Samuel Kirk & Son Co. Silver Plates - 2, Baltimore, c. 1898, of Naval Historical Interes

These lovely plates feature bold cast rims of laurel leaf and berries.

Each is initialed in the center 'WSS' in beautiful foliate script style. On the back they are inscribed 'MADE OF SPANISH SILVER TAKEN FROM THE CRISTOBAL COLON SUNK IN THE BATTLE OF SANTIAGO DE CUBA JULY 3rd 1898'. They measure 8.75 inches in diameter and weigh 15.05 troy ounces each.

The Cristobal Colon (Christopher Columbus) was a Spanish Armored Cruiser, the newest addition to the Spanish fleet at the time of the Spanish American War. She was so new that at the time she was sent to defend Cuba she had been only partly outfitted and her 10-inch guns had not been mounted before she left. Along with several other Spanish warships, she was lost at the Battle of Santiago on July 3rd 1898 when the United States Navy won a decisive victory.
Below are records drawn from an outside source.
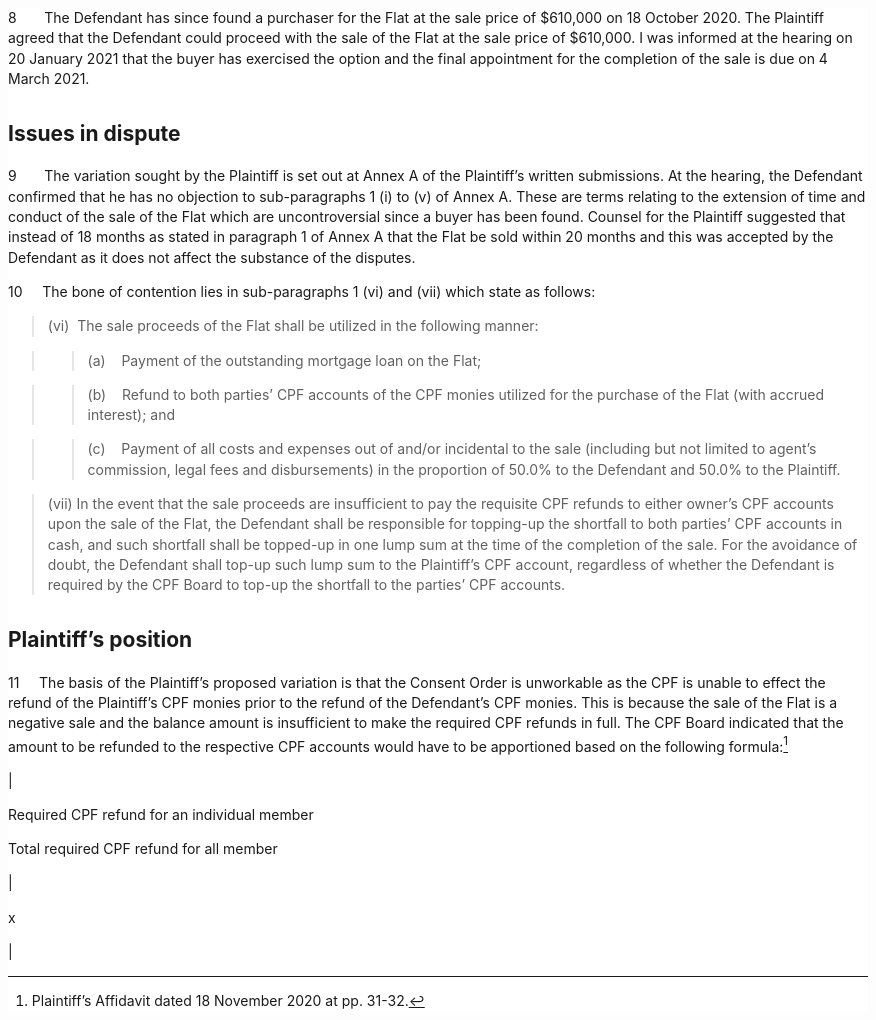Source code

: 8       The Defendant has since found a purchaser for the Flat at the sale price of $610,000 on 18 October 2020. The Plaintiff agreed that the Defendant could proceed with the sale of the Flat at the sale price of $610,000. I was informed at the hearing on 20 January 2021 that the buyer has exercised the option and the final appointment for the completion of the sale is due on 4 March 2021.

## Issues in dispute

9       The variation sought by the Plaintiff is set out at Annex A of the Plaintiff’s written submissions. At the hearing, the Defendant confirmed that he has no objection to sub-paragraphs 1 (i) to (v) of Annex A. These are terms relating to the extension of time and conduct of the sale of the Flat which are uncontroversial since a buyer has been found. Counsel for the Plaintiff suggested that instead of 18 months as stated in paragraph 1 of Annex A that the Flat be sold within 20 months and this was accepted by the Defendant as it does not affect the substance of the disputes.

10     The bone of contention lies in sub-paragraphs 1 (vi) and (vii) which state as follows:

> (vi)  The sale proceeds of the Flat shall be utilized in the following manner:

>> (a)    Payment of the outstanding mortgage loan on the Flat;

>> (b)    Refund to both parties’ CPF accounts of the CPF monies utilized for the purchase of the Flat (with accrued interest); and

>> (c)    Payment of all costs and expenses out of and/or incidental to the sale (including but not limited to agent’s commission, legal fees and disbursements) in the proportion of 50.0% to the Defendant and 50.0% to the Plaintiff.

> (vii) In the event that the sale proceeds are insufficient to pay the requisite CPF refunds to either owner’s CPF accounts upon the sale of the Flat, the Defendant shall be responsible for topping-up the shortfall to both parties’ CPF accounts in cash, and such shortfall shall be topped-up in one lump sum at the time of the completion of the sale. For the avoidance of doubt, the Defendant shall top-up such lump sum to the Plaintiff’s CPF account, regardless of whether the Defendant is required by the CPF Board to top-up the shortfall to the parties’ CPF accounts.

## Plaintiff’s position

11     The basis of the Plaintiff’s proposed variation is that the Consent Order is unworkable as the CPF is unable to effect the refund of the Plaintiff’s CPF monies prior to the refund of the Defendant’s CPF monies. This is because the sale of the Flat is a negative sale and the balance amount is insufficient to make the required CPF refunds in full. The CPF Board indicated that the amount to be refunded to the respective CPF accounts would have to be apportioned based on the following formula:[^1]

>   
| 

Required CPF refund for an individual member

Total required CPF refund for all member

 | 

x

 | 


[^1]: Plaintiff’s Affidavit dated 18 November 2020 at pp. 31-32.
[^2]: Plaintiff’s Affidavit dated 18 November 2020 at pp. 23-24.
[^3]: Plaintiff’s Affidavit dated 18 November 2020 at \[10\]; see also Plaintiff’s Written Submissions at \[11\].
After she had been chased down and outmaneuvered by the American fleet, the Cristobal Colon was scuttled near the Cuban shore. When the Americans tried to retrieve her remains, she sank and is today still a diving attraction off the Cuban coast.

Taking war trophies such as this was common in the early 19th century and before, but the practice gradually fell out of favor and is considered illegal today. We've never had pieces like these. It is very rare to find silver that specifies the origin of the silver, and we've never seen any from Kirk's shop.